SOURCE INFORMATION ->

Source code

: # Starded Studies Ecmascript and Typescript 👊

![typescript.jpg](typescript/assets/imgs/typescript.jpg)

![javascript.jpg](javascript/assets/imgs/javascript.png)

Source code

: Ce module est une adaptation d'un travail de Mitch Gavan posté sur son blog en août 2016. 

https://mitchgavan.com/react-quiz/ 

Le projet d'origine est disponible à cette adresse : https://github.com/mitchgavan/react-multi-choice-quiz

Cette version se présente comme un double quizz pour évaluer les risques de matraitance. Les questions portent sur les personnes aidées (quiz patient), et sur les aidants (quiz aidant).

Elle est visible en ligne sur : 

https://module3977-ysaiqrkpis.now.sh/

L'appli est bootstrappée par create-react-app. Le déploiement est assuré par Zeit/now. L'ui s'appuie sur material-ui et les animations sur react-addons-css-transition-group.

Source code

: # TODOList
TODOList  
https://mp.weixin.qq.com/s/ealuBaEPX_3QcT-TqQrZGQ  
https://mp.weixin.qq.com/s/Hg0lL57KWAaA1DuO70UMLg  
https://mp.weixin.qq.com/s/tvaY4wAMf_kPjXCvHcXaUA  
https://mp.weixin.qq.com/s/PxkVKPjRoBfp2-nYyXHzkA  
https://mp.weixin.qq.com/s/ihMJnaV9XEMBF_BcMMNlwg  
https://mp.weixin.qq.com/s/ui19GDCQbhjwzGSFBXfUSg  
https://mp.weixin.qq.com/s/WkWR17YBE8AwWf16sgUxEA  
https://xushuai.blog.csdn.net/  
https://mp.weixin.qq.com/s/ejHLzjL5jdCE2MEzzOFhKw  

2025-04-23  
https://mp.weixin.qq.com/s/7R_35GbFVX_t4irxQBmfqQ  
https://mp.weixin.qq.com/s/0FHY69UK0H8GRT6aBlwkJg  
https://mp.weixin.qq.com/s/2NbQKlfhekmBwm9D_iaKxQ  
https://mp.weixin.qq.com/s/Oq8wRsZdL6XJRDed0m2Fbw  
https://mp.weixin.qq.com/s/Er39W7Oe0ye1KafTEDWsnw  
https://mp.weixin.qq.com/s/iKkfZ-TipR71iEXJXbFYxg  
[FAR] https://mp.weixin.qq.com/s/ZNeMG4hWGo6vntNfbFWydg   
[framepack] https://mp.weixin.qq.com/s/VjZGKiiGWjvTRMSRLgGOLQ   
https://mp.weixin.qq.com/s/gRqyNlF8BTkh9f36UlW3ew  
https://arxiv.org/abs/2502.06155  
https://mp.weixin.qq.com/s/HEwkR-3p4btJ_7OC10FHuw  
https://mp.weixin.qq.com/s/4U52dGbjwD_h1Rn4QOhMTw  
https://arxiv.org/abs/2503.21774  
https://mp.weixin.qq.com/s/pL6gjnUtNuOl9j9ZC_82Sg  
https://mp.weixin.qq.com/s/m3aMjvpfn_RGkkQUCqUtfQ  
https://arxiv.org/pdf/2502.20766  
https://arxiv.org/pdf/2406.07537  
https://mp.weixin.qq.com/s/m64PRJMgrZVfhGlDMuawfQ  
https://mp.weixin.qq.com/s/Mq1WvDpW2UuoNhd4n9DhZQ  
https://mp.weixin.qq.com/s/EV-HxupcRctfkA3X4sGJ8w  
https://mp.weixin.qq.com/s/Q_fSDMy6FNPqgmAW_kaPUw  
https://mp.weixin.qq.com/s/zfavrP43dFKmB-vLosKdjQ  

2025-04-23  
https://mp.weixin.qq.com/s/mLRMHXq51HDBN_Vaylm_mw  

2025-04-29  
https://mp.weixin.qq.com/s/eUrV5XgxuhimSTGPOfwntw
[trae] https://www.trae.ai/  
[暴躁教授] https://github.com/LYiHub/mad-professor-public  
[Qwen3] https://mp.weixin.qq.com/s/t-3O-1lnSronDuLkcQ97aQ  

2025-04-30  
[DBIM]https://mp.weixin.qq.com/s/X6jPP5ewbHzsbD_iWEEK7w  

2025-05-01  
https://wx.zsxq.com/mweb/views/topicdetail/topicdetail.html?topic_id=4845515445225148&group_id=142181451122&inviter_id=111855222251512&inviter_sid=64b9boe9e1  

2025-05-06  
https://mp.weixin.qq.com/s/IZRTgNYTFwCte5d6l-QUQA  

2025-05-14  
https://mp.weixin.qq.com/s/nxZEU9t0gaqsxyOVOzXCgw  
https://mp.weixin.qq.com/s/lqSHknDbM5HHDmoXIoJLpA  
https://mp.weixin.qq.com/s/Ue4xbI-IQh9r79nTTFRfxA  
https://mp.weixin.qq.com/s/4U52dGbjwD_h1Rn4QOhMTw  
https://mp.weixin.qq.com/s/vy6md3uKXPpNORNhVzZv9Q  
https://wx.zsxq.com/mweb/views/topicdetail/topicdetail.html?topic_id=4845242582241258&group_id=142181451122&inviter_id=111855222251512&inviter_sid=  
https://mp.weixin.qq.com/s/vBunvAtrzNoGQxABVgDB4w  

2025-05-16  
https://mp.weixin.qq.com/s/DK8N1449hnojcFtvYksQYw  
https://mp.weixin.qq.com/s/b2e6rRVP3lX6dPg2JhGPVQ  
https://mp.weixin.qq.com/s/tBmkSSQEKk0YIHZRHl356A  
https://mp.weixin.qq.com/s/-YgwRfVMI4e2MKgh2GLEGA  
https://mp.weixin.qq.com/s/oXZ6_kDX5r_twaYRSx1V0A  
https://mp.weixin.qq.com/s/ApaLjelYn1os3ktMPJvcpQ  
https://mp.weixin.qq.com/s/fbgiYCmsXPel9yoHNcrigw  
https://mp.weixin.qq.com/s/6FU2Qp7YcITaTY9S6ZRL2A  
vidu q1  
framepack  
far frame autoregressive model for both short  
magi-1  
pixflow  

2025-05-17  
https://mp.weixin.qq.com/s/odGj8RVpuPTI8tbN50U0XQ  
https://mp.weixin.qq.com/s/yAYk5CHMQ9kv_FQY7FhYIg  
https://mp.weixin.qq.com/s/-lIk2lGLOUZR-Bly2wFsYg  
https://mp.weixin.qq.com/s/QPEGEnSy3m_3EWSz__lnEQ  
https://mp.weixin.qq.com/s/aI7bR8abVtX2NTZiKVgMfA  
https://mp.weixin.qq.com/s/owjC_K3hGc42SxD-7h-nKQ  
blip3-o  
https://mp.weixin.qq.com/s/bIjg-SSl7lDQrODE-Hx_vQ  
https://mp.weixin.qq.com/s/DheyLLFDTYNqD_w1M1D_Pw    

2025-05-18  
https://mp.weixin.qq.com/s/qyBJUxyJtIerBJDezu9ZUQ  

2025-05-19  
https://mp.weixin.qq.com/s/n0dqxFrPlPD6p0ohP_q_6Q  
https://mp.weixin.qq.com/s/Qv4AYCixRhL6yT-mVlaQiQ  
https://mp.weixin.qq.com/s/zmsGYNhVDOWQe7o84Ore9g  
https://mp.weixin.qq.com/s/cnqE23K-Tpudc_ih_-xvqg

YOUR INSTRUCTIONS -> Return every line of the entries above that the string "html" appears in.

EXERCISE SOLUTION ->
https://wx.zsxq.com/mweb/views/topicdetail/topicdetail.html?topic_id=4845515445225148&group_id=142181451122&inviter_id=111855222251512&inviter_sid=64b9boe9e1  
https://wx.zsxq.com/mweb/views/topicdetail/topicdetail.html?topic_id=4845242582241258&group_id=142181451122&inviter_id=111855222251512&inviter_sid=  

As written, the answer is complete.